Ein wunderbarer Film, die Neuverfilmung ist ebenso ein Meisterwerk und steht dem Original in nichts nach. Beide haben ihre Qualitäten.
Der eigentlich Grund meines Kommentars ist aber der, dass bald ein Ozu-Film im dt. TV kommt! Na wenn das keine Seltenheit ist…
Es war einmal ein Vater – MI, 6. Februar – 22.45 Uhr – arte
Wiederholung:
DO, 7. Februar 14.55 Uhr
Wow, vielen Dank für den Tipp! So ohne ihn zu kennen erscheint mir Es war einmal ein Vater allein deshalb sehenswert, weil er und Brothers and Sisters of the Toda family die einzigen Filme sind, die Ozu während des Krieges drehte. Wird interessant sein zu sehen, wie er von den Propagandazwängen beeinflusst wurde.

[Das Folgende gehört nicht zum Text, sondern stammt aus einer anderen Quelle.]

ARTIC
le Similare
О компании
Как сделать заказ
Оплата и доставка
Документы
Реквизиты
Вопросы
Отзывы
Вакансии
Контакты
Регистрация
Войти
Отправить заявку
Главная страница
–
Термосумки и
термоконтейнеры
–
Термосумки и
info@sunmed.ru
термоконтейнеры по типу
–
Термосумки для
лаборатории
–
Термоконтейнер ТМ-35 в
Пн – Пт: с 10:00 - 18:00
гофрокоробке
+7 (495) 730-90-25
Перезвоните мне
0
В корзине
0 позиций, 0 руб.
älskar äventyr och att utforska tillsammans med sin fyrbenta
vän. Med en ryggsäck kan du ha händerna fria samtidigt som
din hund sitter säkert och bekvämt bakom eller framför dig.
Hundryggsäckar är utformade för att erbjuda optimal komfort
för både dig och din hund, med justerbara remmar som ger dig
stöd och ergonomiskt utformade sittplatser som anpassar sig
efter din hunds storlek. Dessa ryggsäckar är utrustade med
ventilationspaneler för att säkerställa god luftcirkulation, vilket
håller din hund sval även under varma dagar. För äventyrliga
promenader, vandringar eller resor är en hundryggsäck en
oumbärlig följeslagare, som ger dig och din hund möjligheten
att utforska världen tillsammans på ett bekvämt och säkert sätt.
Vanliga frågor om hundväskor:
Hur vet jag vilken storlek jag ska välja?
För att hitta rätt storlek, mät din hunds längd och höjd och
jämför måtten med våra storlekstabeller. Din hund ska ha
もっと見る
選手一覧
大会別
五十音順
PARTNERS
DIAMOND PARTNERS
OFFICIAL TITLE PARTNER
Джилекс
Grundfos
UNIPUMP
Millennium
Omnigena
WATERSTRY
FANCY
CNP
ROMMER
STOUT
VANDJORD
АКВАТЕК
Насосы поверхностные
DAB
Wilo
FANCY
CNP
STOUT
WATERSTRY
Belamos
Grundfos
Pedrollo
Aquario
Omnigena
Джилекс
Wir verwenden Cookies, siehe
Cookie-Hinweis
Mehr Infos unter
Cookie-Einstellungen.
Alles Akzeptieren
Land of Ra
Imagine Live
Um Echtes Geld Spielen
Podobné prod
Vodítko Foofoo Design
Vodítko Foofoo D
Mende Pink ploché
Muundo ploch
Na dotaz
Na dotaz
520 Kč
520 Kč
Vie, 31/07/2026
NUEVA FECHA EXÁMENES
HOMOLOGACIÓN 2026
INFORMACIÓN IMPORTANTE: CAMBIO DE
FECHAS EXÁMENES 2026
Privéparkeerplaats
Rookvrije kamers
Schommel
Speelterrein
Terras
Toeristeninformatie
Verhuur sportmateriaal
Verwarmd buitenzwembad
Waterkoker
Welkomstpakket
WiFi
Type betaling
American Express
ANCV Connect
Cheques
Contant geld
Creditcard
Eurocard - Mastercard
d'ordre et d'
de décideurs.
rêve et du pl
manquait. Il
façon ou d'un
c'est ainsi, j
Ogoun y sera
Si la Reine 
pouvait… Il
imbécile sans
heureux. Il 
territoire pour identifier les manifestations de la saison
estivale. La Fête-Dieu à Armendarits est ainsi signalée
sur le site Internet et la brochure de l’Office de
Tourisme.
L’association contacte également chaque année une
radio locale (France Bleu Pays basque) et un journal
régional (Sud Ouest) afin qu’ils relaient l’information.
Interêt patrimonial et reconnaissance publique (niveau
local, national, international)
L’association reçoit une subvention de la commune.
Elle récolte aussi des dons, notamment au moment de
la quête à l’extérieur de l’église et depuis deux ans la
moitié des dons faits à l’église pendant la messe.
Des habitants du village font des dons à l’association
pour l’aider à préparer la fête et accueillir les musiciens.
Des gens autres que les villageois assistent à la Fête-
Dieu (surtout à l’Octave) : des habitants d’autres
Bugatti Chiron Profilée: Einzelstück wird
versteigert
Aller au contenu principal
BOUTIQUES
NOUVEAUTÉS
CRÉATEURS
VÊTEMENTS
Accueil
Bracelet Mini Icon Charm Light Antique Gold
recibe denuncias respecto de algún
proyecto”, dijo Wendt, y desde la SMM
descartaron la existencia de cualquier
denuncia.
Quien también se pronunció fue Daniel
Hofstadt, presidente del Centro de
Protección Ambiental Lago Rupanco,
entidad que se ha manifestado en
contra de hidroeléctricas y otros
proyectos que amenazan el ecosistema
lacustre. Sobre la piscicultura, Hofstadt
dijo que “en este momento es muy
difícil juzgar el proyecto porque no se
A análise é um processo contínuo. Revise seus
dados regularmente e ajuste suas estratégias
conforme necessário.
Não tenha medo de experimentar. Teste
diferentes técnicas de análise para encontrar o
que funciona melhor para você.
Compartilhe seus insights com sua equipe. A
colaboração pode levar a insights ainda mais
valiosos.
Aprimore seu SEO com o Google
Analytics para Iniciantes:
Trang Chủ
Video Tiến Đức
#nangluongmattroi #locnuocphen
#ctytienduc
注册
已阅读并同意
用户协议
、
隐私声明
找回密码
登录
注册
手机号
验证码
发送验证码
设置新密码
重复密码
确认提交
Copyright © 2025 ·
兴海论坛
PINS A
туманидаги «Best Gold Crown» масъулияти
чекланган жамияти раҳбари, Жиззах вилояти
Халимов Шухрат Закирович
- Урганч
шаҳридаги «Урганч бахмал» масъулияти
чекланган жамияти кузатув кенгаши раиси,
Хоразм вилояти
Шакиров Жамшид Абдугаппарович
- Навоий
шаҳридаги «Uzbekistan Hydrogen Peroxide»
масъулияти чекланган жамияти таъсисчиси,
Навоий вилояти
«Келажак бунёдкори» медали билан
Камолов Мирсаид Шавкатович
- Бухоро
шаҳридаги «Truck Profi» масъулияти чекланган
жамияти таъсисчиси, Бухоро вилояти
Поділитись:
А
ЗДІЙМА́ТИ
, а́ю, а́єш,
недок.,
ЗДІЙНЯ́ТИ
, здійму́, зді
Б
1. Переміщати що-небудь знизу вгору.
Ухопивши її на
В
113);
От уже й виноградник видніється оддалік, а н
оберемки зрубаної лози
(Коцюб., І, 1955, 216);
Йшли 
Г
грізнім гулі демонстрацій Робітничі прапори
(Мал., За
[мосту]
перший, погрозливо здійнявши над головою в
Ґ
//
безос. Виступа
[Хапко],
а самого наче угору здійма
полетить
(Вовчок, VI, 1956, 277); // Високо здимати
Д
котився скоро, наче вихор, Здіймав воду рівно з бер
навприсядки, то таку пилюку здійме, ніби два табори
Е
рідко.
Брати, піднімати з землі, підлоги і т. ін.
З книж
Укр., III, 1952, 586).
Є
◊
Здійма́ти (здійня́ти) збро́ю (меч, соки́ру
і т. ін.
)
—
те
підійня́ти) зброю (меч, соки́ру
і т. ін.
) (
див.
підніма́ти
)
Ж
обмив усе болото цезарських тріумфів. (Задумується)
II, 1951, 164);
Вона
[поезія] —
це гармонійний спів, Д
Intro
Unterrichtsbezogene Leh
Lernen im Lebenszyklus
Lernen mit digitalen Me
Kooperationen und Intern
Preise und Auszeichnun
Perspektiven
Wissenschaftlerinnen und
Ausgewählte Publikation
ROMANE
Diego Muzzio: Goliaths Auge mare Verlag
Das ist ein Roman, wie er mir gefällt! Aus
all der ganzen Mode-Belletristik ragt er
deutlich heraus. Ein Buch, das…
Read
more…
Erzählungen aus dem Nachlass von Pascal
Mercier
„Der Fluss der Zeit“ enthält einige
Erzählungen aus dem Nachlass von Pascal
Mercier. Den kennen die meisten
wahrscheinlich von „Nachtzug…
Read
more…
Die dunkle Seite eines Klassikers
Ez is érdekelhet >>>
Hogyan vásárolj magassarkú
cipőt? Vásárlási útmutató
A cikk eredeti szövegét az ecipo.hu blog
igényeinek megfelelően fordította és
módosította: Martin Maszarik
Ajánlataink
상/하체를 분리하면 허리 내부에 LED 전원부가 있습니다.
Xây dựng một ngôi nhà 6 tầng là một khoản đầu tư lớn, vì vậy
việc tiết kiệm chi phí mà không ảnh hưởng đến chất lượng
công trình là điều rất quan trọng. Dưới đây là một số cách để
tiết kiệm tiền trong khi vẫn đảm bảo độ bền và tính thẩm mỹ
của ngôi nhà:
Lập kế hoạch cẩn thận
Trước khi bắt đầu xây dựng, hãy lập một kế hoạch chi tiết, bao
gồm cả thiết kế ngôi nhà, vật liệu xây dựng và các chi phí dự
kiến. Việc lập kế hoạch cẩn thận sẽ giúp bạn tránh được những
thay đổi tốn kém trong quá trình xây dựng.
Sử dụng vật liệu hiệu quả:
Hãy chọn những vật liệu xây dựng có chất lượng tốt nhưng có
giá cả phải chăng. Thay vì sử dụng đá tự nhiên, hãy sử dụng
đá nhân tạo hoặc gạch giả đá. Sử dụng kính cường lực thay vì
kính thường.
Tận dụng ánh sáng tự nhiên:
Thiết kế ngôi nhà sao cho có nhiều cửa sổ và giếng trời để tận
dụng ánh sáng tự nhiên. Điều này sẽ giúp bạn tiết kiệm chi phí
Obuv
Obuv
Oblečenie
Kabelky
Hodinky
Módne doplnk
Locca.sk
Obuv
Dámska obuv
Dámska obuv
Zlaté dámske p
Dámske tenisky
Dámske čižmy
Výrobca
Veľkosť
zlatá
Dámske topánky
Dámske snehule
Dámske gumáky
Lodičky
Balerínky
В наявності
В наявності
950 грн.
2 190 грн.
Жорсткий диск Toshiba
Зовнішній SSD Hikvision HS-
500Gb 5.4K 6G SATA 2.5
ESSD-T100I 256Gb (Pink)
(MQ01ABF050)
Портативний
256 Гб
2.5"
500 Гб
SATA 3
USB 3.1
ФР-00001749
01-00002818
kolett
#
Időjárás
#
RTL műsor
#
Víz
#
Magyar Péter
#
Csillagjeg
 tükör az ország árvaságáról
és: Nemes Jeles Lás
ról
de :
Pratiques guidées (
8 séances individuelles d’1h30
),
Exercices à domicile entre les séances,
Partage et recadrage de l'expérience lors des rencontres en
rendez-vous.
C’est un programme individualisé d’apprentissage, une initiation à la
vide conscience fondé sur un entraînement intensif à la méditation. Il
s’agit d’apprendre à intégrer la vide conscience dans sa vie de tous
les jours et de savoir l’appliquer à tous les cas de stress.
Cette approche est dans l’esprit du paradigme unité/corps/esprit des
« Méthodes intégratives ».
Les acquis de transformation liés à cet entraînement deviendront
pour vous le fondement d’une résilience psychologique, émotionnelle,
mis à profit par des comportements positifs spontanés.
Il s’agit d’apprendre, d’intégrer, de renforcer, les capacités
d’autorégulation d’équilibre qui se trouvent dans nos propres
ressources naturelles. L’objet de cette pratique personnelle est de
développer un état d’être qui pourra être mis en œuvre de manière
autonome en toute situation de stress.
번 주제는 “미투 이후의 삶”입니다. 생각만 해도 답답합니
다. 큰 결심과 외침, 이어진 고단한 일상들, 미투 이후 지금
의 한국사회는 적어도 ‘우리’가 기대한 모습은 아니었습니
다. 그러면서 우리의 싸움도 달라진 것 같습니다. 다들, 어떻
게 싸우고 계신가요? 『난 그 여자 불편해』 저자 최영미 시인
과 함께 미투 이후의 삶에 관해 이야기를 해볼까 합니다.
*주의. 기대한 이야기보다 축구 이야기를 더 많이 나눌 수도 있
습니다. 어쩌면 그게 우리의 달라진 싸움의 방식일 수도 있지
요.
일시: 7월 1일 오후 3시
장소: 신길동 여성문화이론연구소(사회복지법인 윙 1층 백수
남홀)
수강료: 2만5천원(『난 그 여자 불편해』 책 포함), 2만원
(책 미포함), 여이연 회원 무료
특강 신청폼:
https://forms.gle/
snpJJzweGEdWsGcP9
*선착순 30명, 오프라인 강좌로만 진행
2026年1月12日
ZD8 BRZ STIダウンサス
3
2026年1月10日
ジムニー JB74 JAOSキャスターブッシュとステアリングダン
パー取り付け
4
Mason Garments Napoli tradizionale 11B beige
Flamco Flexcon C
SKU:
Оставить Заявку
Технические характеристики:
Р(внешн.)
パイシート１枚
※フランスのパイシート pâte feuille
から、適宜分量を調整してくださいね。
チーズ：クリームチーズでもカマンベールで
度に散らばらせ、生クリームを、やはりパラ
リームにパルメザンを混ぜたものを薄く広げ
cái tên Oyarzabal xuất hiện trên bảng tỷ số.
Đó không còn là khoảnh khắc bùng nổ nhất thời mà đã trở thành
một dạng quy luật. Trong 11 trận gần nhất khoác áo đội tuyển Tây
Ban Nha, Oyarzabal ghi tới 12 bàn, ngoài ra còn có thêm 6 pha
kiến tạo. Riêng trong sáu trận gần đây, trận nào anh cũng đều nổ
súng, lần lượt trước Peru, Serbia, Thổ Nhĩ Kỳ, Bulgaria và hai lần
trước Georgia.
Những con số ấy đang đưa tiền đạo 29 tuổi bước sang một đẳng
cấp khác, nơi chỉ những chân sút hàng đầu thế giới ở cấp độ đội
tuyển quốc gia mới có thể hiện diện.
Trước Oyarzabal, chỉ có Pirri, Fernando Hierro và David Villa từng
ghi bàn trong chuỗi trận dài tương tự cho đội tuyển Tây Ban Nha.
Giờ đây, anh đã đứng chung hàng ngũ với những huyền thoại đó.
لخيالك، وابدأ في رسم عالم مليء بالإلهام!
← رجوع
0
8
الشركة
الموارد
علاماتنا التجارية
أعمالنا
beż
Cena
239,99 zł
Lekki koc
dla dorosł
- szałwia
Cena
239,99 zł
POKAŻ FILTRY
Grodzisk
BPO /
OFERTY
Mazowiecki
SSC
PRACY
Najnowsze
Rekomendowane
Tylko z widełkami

Jetzt muss ich nur noch jemanden finden, bei dem ich gucken kann, hab ja selbst kein TV 😉
Bemerkenswert an diesem Film für Ozu ist das beschriebene Milieu: sonst verlegte sich Ozu mehr auf städtische Umgebungen, wie z. B. Tokio, in diesem Film beschreibt er eine provinzielle Umwelt.
Wie in nahezu all seinen Filmen ging es Ozu offensichtlich nicht um die Geschichten, sondern mehr um die Charaktere und die Räume, in denen sie sich bewegen, was poetisch und präzise zugleich zu inszenieren wusste.